The stock trading frenzy of January 2021 brought a relatively new player in the securities markets into public consciousness—the platforms offering no- or low-commission trading that seek to appeal to young and less-experienced investors with a “fun” if not “delightful” user experience. Most prominent among these new brokers is Robinhood, with a slick mobile phone app, which claims that its platform will “democratize finance” by making investing cheaper and easier for the masses who have been looked down upon and locked out by the wealthy elites of Wall Street.

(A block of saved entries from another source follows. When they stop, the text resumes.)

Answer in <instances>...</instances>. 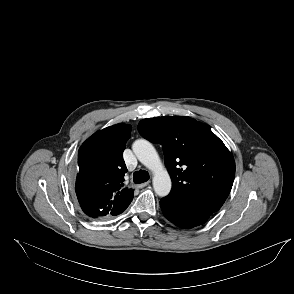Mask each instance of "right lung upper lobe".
<instances>
[{
  "instance_id": "right-lung-upper-lobe-1",
  "label": "right lung upper lobe",
  "mask_w": 294,
  "mask_h": 294,
  "mask_svg": "<svg viewBox=\"0 0 294 294\" xmlns=\"http://www.w3.org/2000/svg\"><path fill=\"white\" fill-rule=\"evenodd\" d=\"M130 132L129 124L119 123L94 133L79 149L75 191L82 210L92 218L119 215L133 199V190L122 183Z\"/></svg>"
}]
</instances>
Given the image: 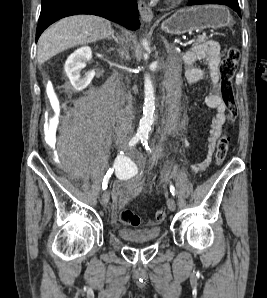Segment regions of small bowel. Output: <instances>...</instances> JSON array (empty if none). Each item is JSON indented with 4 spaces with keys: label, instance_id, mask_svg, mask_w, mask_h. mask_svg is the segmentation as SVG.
<instances>
[{
    "label": "small bowel",
    "instance_id": "1",
    "mask_svg": "<svg viewBox=\"0 0 267 298\" xmlns=\"http://www.w3.org/2000/svg\"><path fill=\"white\" fill-rule=\"evenodd\" d=\"M203 59L207 62L208 75L212 85V91L206 97L205 103L208 107L212 108L215 113L212 117L209 128L206 157L194 167L198 170H204L209 165L215 149V142L222 132L223 124L225 123L227 117H229L227 107L218 91L221 53L219 45L216 42L208 41L199 44L192 50L185 53L183 58L185 64V78L188 83H195L204 77L205 71L195 66L197 61ZM170 113L172 116L178 115V106L175 100L171 106ZM142 190L143 186L135 179L128 182L124 187H116L114 191V198L117 201L118 207L124 208L129 200L138 196Z\"/></svg>",
    "mask_w": 267,
    "mask_h": 298
}]
</instances>
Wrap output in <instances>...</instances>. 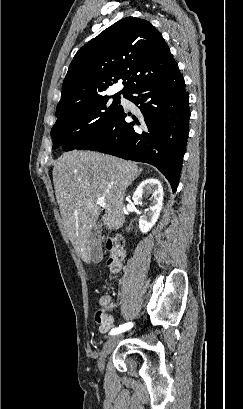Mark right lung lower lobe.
I'll list each match as a JSON object with an SVG mask.
<instances>
[{"mask_svg": "<svg viewBox=\"0 0 243 409\" xmlns=\"http://www.w3.org/2000/svg\"><path fill=\"white\" fill-rule=\"evenodd\" d=\"M125 98L143 115L127 123L123 108L102 131L75 149L97 150L157 167L176 190L189 134V95L179 69L131 89ZM130 115V113H128Z\"/></svg>", "mask_w": 243, "mask_h": 409, "instance_id": "1", "label": "right lung lower lobe"}]
</instances>
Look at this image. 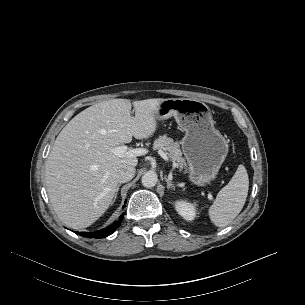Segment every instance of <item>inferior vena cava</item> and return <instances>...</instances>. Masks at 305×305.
<instances>
[{"instance_id":"602c4592","label":"inferior vena cava","mask_w":305,"mask_h":305,"mask_svg":"<svg viewBox=\"0 0 305 305\" xmlns=\"http://www.w3.org/2000/svg\"><path fill=\"white\" fill-rule=\"evenodd\" d=\"M135 175V167L127 166L120 169L117 173V182L124 183L130 181Z\"/></svg>"}]
</instances>
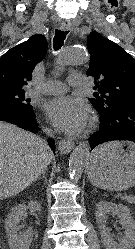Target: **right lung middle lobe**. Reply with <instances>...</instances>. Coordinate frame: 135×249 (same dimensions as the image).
<instances>
[{"label": "right lung middle lobe", "mask_w": 135, "mask_h": 249, "mask_svg": "<svg viewBox=\"0 0 135 249\" xmlns=\"http://www.w3.org/2000/svg\"><path fill=\"white\" fill-rule=\"evenodd\" d=\"M25 91H0V101L13 103L27 110L32 109L30 99H26Z\"/></svg>", "instance_id": "obj_1"}]
</instances>
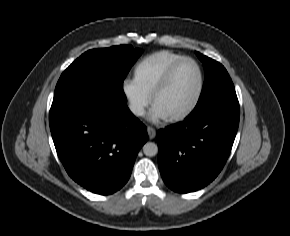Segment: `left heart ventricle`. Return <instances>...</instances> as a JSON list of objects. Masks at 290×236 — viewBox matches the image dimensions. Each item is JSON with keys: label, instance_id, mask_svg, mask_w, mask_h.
I'll return each mask as SVG.
<instances>
[{"label": "left heart ventricle", "instance_id": "1", "mask_svg": "<svg viewBox=\"0 0 290 236\" xmlns=\"http://www.w3.org/2000/svg\"><path fill=\"white\" fill-rule=\"evenodd\" d=\"M196 88V70L192 65L185 64L176 71L169 86L158 95L154 106L162 114L178 113L190 103Z\"/></svg>", "mask_w": 290, "mask_h": 236}]
</instances>
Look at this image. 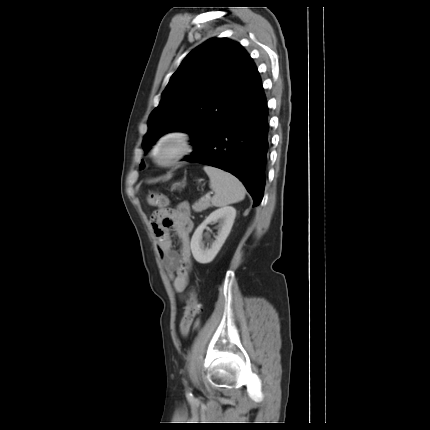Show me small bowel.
Wrapping results in <instances>:
<instances>
[{"instance_id": "small-bowel-1", "label": "small bowel", "mask_w": 430, "mask_h": 430, "mask_svg": "<svg viewBox=\"0 0 430 430\" xmlns=\"http://www.w3.org/2000/svg\"><path fill=\"white\" fill-rule=\"evenodd\" d=\"M151 226L158 242L159 255L168 279L178 294H183L189 284L192 268L190 233L193 222L190 217L189 204L179 203L175 208L152 215ZM177 237L179 248H173L170 234ZM181 331V324H180Z\"/></svg>"}]
</instances>
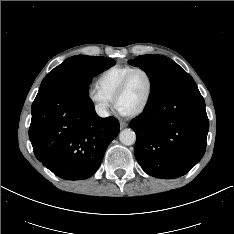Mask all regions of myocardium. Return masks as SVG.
Here are the masks:
<instances>
[{"label": "myocardium", "instance_id": "obj_1", "mask_svg": "<svg viewBox=\"0 0 234 234\" xmlns=\"http://www.w3.org/2000/svg\"><path fill=\"white\" fill-rule=\"evenodd\" d=\"M136 72H143L146 74V76L148 77V81H149V88H148L147 96L139 108H137L136 110H134L132 112L122 113L123 115L129 116V117L138 116L142 112H144L145 109L148 107V105L152 99L153 92H154V79H153L152 74L147 69H145L143 67H135L125 75V77L123 78V80L121 81L120 85L118 86V88L116 89V91L114 93L113 103H114L115 108L118 110V107H117L118 100L123 95V93L126 91L127 86L129 84V81H130V78Z\"/></svg>", "mask_w": 234, "mask_h": 234}]
</instances>
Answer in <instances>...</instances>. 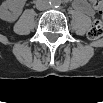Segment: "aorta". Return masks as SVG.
<instances>
[{
	"instance_id": "obj_1",
	"label": "aorta",
	"mask_w": 103,
	"mask_h": 103,
	"mask_svg": "<svg viewBox=\"0 0 103 103\" xmlns=\"http://www.w3.org/2000/svg\"><path fill=\"white\" fill-rule=\"evenodd\" d=\"M59 3L57 1L52 2L53 6H57Z\"/></svg>"
}]
</instances>
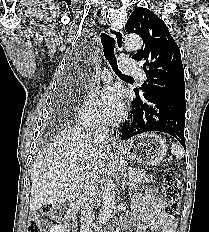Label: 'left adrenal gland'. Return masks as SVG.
<instances>
[{
    "label": "left adrenal gland",
    "instance_id": "left-adrenal-gland-1",
    "mask_svg": "<svg viewBox=\"0 0 209 232\" xmlns=\"http://www.w3.org/2000/svg\"><path fill=\"white\" fill-rule=\"evenodd\" d=\"M127 184H128V182H127V176L124 175V178L122 180V185H121V188H122L123 191L125 190ZM129 193H130V191H129Z\"/></svg>",
    "mask_w": 209,
    "mask_h": 232
}]
</instances>
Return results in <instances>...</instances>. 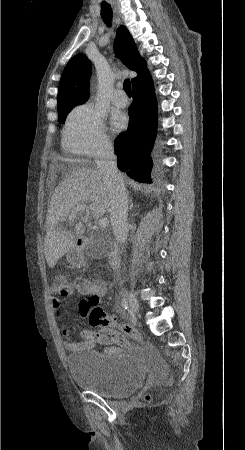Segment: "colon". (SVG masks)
I'll use <instances>...</instances> for the list:
<instances>
[{"label": "colon", "mask_w": 245, "mask_h": 450, "mask_svg": "<svg viewBox=\"0 0 245 450\" xmlns=\"http://www.w3.org/2000/svg\"><path fill=\"white\" fill-rule=\"evenodd\" d=\"M65 283L86 294H92L94 291V285L85 275L69 278ZM89 299L90 304L85 308L88 314L89 323L92 327L99 328V330L86 333L85 335L94 338L98 343L106 345H123L127 342L124 334L114 329L116 326H119L120 329L128 335H135V332L130 325L120 323L115 316L108 314L99 306L98 300L92 295ZM146 399L149 400V396H146Z\"/></svg>", "instance_id": "obj_1"}]
</instances>
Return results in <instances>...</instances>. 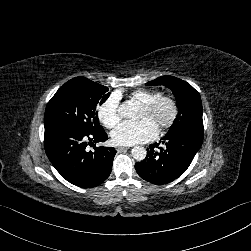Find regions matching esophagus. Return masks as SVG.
I'll use <instances>...</instances> for the list:
<instances>
[{
  "label": "esophagus",
  "mask_w": 251,
  "mask_h": 251,
  "mask_svg": "<svg viewBox=\"0 0 251 251\" xmlns=\"http://www.w3.org/2000/svg\"><path fill=\"white\" fill-rule=\"evenodd\" d=\"M124 149H125V147H122V146L116 147L117 152H122Z\"/></svg>",
  "instance_id": "obj_1"
}]
</instances>
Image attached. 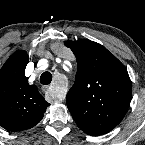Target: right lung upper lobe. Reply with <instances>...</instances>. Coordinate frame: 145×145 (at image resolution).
Instances as JSON below:
<instances>
[{
	"instance_id": "cb5924a9",
	"label": "right lung upper lobe",
	"mask_w": 145,
	"mask_h": 145,
	"mask_svg": "<svg viewBox=\"0 0 145 145\" xmlns=\"http://www.w3.org/2000/svg\"><path fill=\"white\" fill-rule=\"evenodd\" d=\"M26 51L13 54L0 69V125L8 131L27 130L38 124L50 105L25 76Z\"/></svg>"
}]
</instances>
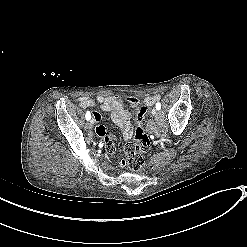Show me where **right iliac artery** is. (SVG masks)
<instances>
[{"instance_id":"1","label":"right iliac artery","mask_w":247,"mask_h":247,"mask_svg":"<svg viewBox=\"0 0 247 247\" xmlns=\"http://www.w3.org/2000/svg\"><path fill=\"white\" fill-rule=\"evenodd\" d=\"M85 117H86V120H90L91 119V114H90L89 111L86 112Z\"/></svg>"}]
</instances>
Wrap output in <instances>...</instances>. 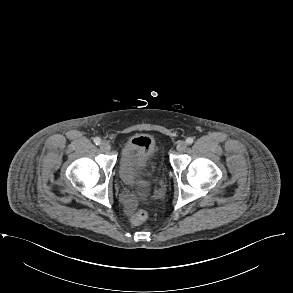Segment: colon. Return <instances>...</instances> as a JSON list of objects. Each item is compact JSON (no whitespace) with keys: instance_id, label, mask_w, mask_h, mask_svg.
I'll use <instances>...</instances> for the list:
<instances>
[{"instance_id":"colon-1","label":"colon","mask_w":293,"mask_h":293,"mask_svg":"<svg viewBox=\"0 0 293 293\" xmlns=\"http://www.w3.org/2000/svg\"><path fill=\"white\" fill-rule=\"evenodd\" d=\"M148 214L145 210L140 209L131 216L130 221L133 225L138 226L146 221Z\"/></svg>"}]
</instances>
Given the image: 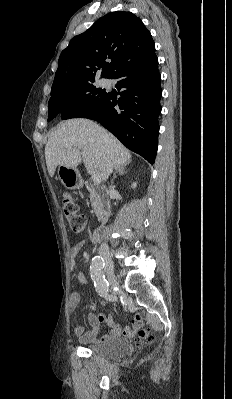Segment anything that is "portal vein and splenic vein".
Returning a JSON list of instances; mask_svg holds the SVG:
<instances>
[{"mask_svg": "<svg viewBox=\"0 0 232 399\" xmlns=\"http://www.w3.org/2000/svg\"><path fill=\"white\" fill-rule=\"evenodd\" d=\"M92 180L96 186H99L101 184V176H98V174H93Z\"/></svg>", "mask_w": 232, "mask_h": 399, "instance_id": "18ae733b", "label": "portal vein and splenic vein"}]
</instances>
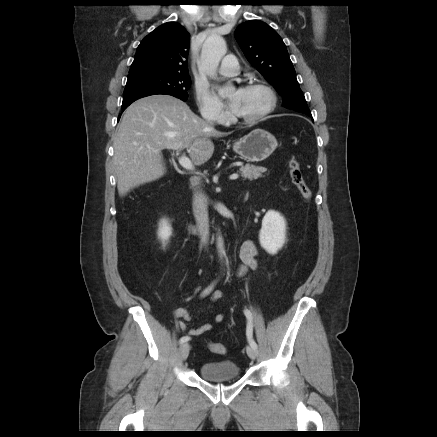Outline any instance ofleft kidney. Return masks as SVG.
<instances>
[{
	"label": "left kidney",
	"mask_w": 437,
	"mask_h": 437,
	"mask_svg": "<svg viewBox=\"0 0 437 437\" xmlns=\"http://www.w3.org/2000/svg\"><path fill=\"white\" fill-rule=\"evenodd\" d=\"M286 240V221L278 212L268 211L263 220L259 233L260 245L269 254H276Z\"/></svg>",
	"instance_id": "obj_1"
}]
</instances>
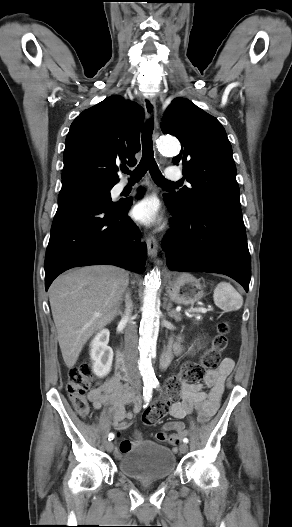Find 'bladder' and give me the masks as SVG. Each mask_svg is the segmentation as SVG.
<instances>
[{"instance_id": "obj_1", "label": "bladder", "mask_w": 292, "mask_h": 527, "mask_svg": "<svg viewBox=\"0 0 292 527\" xmlns=\"http://www.w3.org/2000/svg\"><path fill=\"white\" fill-rule=\"evenodd\" d=\"M118 469L123 475L137 480L164 479L174 473L176 458L170 448L142 441L121 454Z\"/></svg>"}]
</instances>
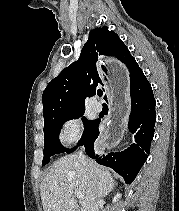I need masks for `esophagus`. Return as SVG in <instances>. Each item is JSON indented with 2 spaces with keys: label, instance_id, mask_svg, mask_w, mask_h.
I'll return each instance as SVG.
<instances>
[{
  "label": "esophagus",
  "instance_id": "34e87169",
  "mask_svg": "<svg viewBox=\"0 0 179 211\" xmlns=\"http://www.w3.org/2000/svg\"><path fill=\"white\" fill-rule=\"evenodd\" d=\"M118 60L117 56L113 57ZM99 69L101 78L107 87L109 94V119L106 120L105 133H101L98 149H111L112 145H118L123 140L122 133L127 129L129 117L128 109L131 108V99L127 93L129 82L124 64H108L109 57L100 60ZM105 63V64H104Z\"/></svg>",
  "mask_w": 179,
  "mask_h": 211
}]
</instances>
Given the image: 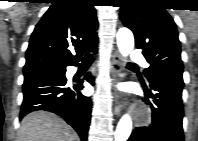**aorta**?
Returning <instances> with one entry per match:
<instances>
[{
	"mask_svg": "<svg viewBox=\"0 0 198 141\" xmlns=\"http://www.w3.org/2000/svg\"><path fill=\"white\" fill-rule=\"evenodd\" d=\"M117 46L123 57H127L134 48L133 33L127 28H121L117 32ZM132 131V120L129 114L121 117L116 127L115 141H127Z\"/></svg>",
	"mask_w": 198,
	"mask_h": 141,
	"instance_id": "1",
	"label": "aorta"
}]
</instances>
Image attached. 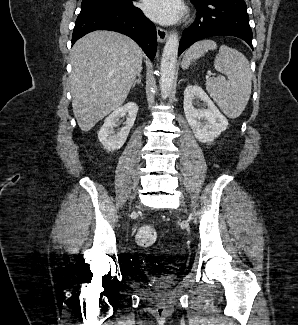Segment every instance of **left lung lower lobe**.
I'll return each instance as SVG.
<instances>
[{
	"label": "left lung lower lobe",
	"mask_w": 298,
	"mask_h": 325,
	"mask_svg": "<svg viewBox=\"0 0 298 325\" xmlns=\"http://www.w3.org/2000/svg\"><path fill=\"white\" fill-rule=\"evenodd\" d=\"M197 17L192 26L184 30L178 54L190 45L212 36H235L252 46V30L244 0H202L192 2Z\"/></svg>",
	"instance_id": "obj_1"
}]
</instances>
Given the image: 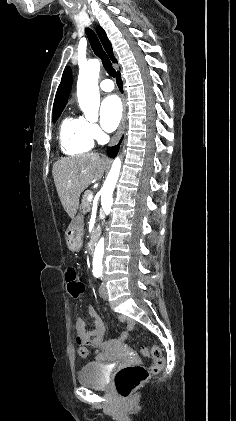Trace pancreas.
<instances>
[{
	"label": "pancreas",
	"mask_w": 236,
	"mask_h": 421,
	"mask_svg": "<svg viewBox=\"0 0 236 421\" xmlns=\"http://www.w3.org/2000/svg\"><path fill=\"white\" fill-rule=\"evenodd\" d=\"M88 194H92V190H86V192H84V194H83L82 208H83L84 215H86V213H89V208H90V202L88 200Z\"/></svg>",
	"instance_id": "1"
}]
</instances>
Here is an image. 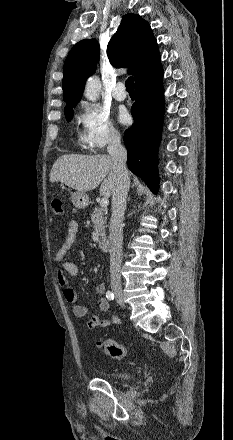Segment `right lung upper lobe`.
Here are the masks:
<instances>
[{"label":"right lung upper lobe","instance_id":"obj_1","mask_svg":"<svg viewBox=\"0 0 233 440\" xmlns=\"http://www.w3.org/2000/svg\"><path fill=\"white\" fill-rule=\"evenodd\" d=\"M107 55L112 65L128 67L134 75L135 84L143 80L160 64L157 41L151 27L139 15L123 16L117 32L107 46ZM99 60V46L93 39H85L73 46L64 63L62 81L63 100L66 107L76 105L82 97L85 82L95 72Z\"/></svg>","mask_w":233,"mask_h":440}]
</instances>
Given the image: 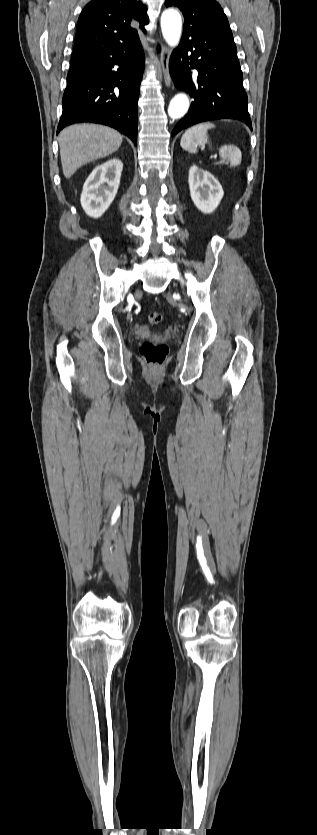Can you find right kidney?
Returning <instances> with one entry per match:
<instances>
[{
  "instance_id": "1",
  "label": "right kidney",
  "mask_w": 317,
  "mask_h": 835,
  "mask_svg": "<svg viewBox=\"0 0 317 835\" xmlns=\"http://www.w3.org/2000/svg\"><path fill=\"white\" fill-rule=\"evenodd\" d=\"M123 163L111 158L96 166L84 183L81 205L87 215L99 218L114 200L120 184Z\"/></svg>"
}]
</instances>
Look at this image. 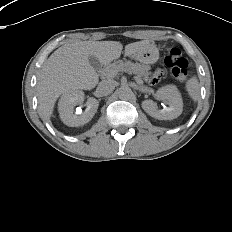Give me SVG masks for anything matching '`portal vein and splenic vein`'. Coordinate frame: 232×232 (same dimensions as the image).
<instances>
[{"instance_id": "18ae733b", "label": "portal vein and splenic vein", "mask_w": 232, "mask_h": 232, "mask_svg": "<svg viewBox=\"0 0 232 232\" xmlns=\"http://www.w3.org/2000/svg\"><path fill=\"white\" fill-rule=\"evenodd\" d=\"M115 74H116L115 71H110V72L108 73V76L113 77ZM134 78H135V80L137 81V78H136V77H134ZM137 82H138V83H142L141 80H139V81H137Z\"/></svg>"}]
</instances>
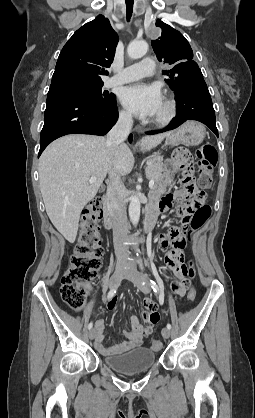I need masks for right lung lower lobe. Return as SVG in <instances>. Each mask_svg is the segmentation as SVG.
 I'll return each instance as SVG.
<instances>
[{
	"label": "right lung lower lobe",
	"instance_id": "1",
	"mask_svg": "<svg viewBox=\"0 0 255 418\" xmlns=\"http://www.w3.org/2000/svg\"><path fill=\"white\" fill-rule=\"evenodd\" d=\"M117 119L116 97L105 104L76 94L48 95L38 157L49 143L67 134L105 135Z\"/></svg>",
	"mask_w": 255,
	"mask_h": 418
}]
</instances>
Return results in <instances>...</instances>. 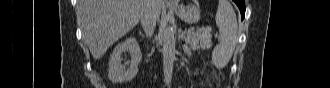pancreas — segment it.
I'll return each mask as SVG.
<instances>
[{
	"instance_id": "1",
	"label": "pancreas",
	"mask_w": 330,
	"mask_h": 88,
	"mask_svg": "<svg viewBox=\"0 0 330 88\" xmlns=\"http://www.w3.org/2000/svg\"><path fill=\"white\" fill-rule=\"evenodd\" d=\"M186 37L184 38L186 43L196 51L199 49H210L212 46V35L210 33L194 31L189 29L185 31Z\"/></svg>"
}]
</instances>
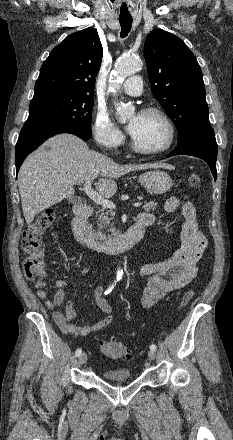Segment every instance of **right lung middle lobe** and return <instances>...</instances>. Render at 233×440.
I'll list each match as a JSON object with an SVG mask.
<instances>
[{
  "mask_svg": "<svg viewBox=\"0 0 233 440\" xmlns=\"http://www.w3.org/2000/svg\"><path fill=\"white\" fill-rule=\"evenodd\" d=\"M92 109L93 97L51 98L30 103L27 121L70 125L91 138Z\"/></svg>",
  "mask_w": 233,
  "mask_h": 440,
  "instance_id": "obj_1",
  "label": "right lung middle lobe"
}]
</instances>
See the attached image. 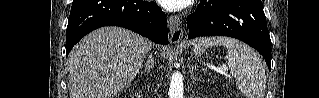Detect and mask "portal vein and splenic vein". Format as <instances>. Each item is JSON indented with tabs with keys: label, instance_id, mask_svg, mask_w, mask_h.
<instances>
[{
	"label": "portal vein and splenic vein",
	"instance_id": "portal-vein-and-splenic-vein-1",
	"mask_svg": "<svg viewBox=\"0 0 319 98\" xmlns=\"http://www.w3.org/2000/svg\"><path fill=\"white\" fill-rule=\"evenodd\" d=\"M208 68L210 69H213V70H216V71H219L221 73H223L225 70H226V67L225 66H220L219 68L215 67V66H212V65H207Z\"/></svg>",
	"mask_w": 319,
	"mask_h": 98
}]
</instances>
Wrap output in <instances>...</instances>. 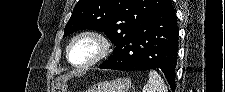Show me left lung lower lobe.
I'll use <instances>...</instances> for the list:
<instances>
[{
    "label": "left lung lower lobe",
    "mask_w": 225,
    "mask_h": 92,
    "mask_svg": "<svg viewBox=\"0 0 225 92\" xmlns=\"http://www.w3.org/2000/svg\"><path fill=\"white\" fill-rule=\"evenodd\" d=\"M178 34L176 12L168 0L141 24L133 38L99 68L160 71L174 90Z\"/></svg>",
    "instance_id": "1"
}]
</instances>
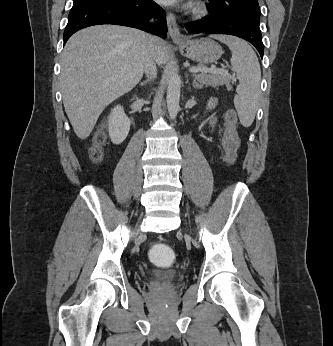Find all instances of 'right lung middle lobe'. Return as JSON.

However, Robinhood’s claims of “democratization” have all the hallmarks of manipulation and exploitation, making Robinhood’s founders multibillionaires while many of its retail customers suffer financial ruin. That is because platforms like Robinhood take arguably legal kickbacks for routing their customer orders—known as payment for order flow—to high frequency trading firms which execute those orders, almost always in dark, off-exchange venues. To maximize those kickbacks, Robinhood’s mobile trading app is gamified via predatory digital engagement practices to disarm its customers’ financial self-defense mechanisms and prompt as much frequent and risky trading as possible. Such trading behavior has been shown to be highly detrimental to retail investors, and indeed many of Robinhood’s customers have been harmed by engaging in such practices, some grievously. The result is that, unlike the legend of Robin Hood stealing from the rich and giving to the poor, the Robinhoods of the world are taking from the less experienced and enriching themselves and their fellow Wall Street billionaires.

But it does not have to be this way. Finance can be genuinely democratized (easier access, lower costs, user-friendly financial tools, etc.) and trading can be demystified in ways that facilitate wealth creation rather than wealth extraction. However, for that to happen, regulators must enforce existing laws and rules against illegal conduct and impose meaningful penalties on individual corporate officers that punish and deter. Regulators must also enact new rules to prohibit, for example, predatory digital engagement practices. Once the highly profitable lawbreakers and predators are shut down, the financial industry can focus on serving Main Street investors rather than exploiting them to enrich Wall Street.